The study was designed to analyze the theoretical and historical progress stages in the Russian kayak paddling teams’ pre-Olympic trainings systems of the 1950-70s, 1980-90s and 2000-2018s, to identify the key progress technologies and assess the research and training projects.

The new wave of the training process research and design technologies in 1950-70s leaded by the G. Krasnopevtsev training system was intended to secure high competitive accomplishments of the national team at the 1952 Olympics in Helsinki, 1956 Olympics in Melbourne, 1960 Olympics in Rome, 1964 Olympics in Tokyo, 1968 Olympics in Mexico, 1972 Olympics in Munich and the 1976 Olympics in Montreal by improvements in the adaptability resource, and special controlled-intensity paddling practices in the precompetitive periods.

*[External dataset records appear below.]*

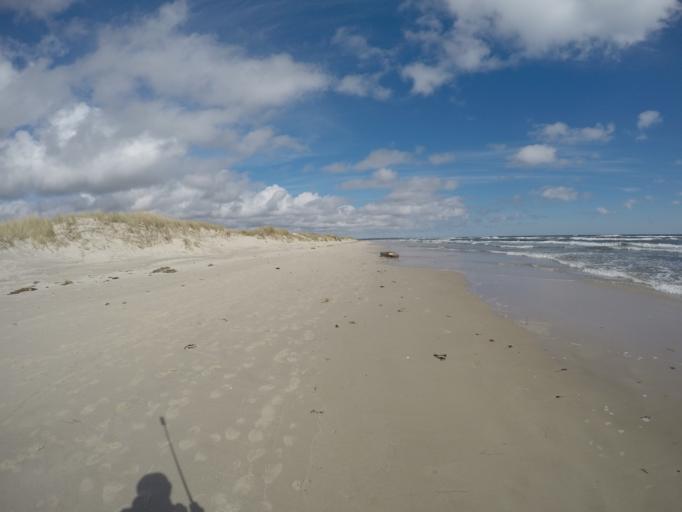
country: SE
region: Skane
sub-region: Simrishamns Kommun
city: Simrishamn
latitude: 55.3967
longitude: 14.2121
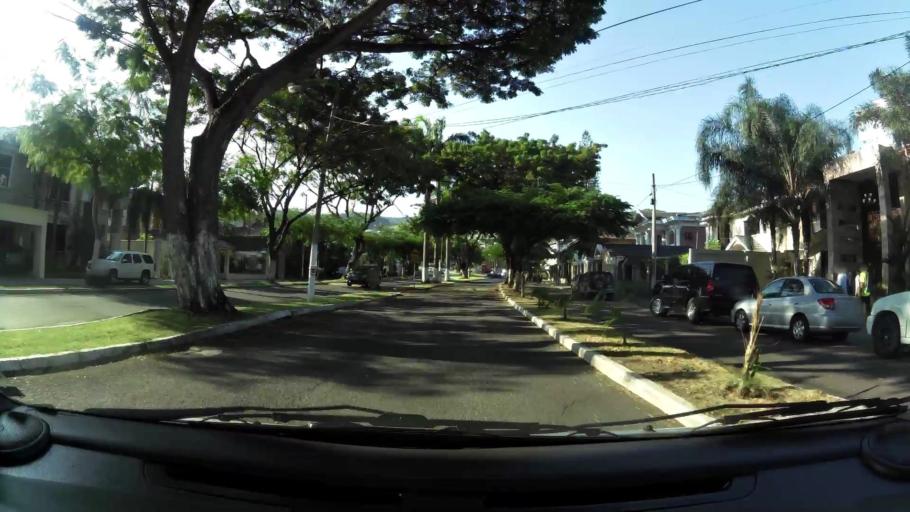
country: EC
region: Guayas
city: Santa Lucia
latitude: -2.1884
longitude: -79.9677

In the 1980-90s, the pre-Olympic trainings gave a special priority to the next-stage research and design developments to reasonably intensify and make more efficient the trainings for the 1980 Olympics in Moscow, 1984 Olympics in Berlin, 1988 Olympics in Seoul, 1992 Olympics in Barcelona and the 1996 Olympics in Atlanta. The research and training projects were intended to further concentrate the resources, improve the project management efficiency and spur up the success motivations by ‘interval modular’ crossover training technologies by V. Issurin.

The third wave of the practical research technologies and developments (since 2000 till now) has taken benefits of the external progress facilitating factors varying from the new technological platforms to digital project management tools (e.g. S. Verlin’s method) to offer an integrated modern pre-Olympic training system highly balanced and harmonized in the design, material, informational and human resourcing domains. The new system was applied and perfected in the precompetitive trainings for the 2000 Olympics in Sydney, 2004 Olympics in Athens, 2008 Olympics in Beijing, 2012 Olympics in London and the 2016 Olympics in Rio de Janeiro.

The pre-Olympic training system history and progress analysis demonstrates that the training systems have always been highly sensitive to the progress in the research and training technologies.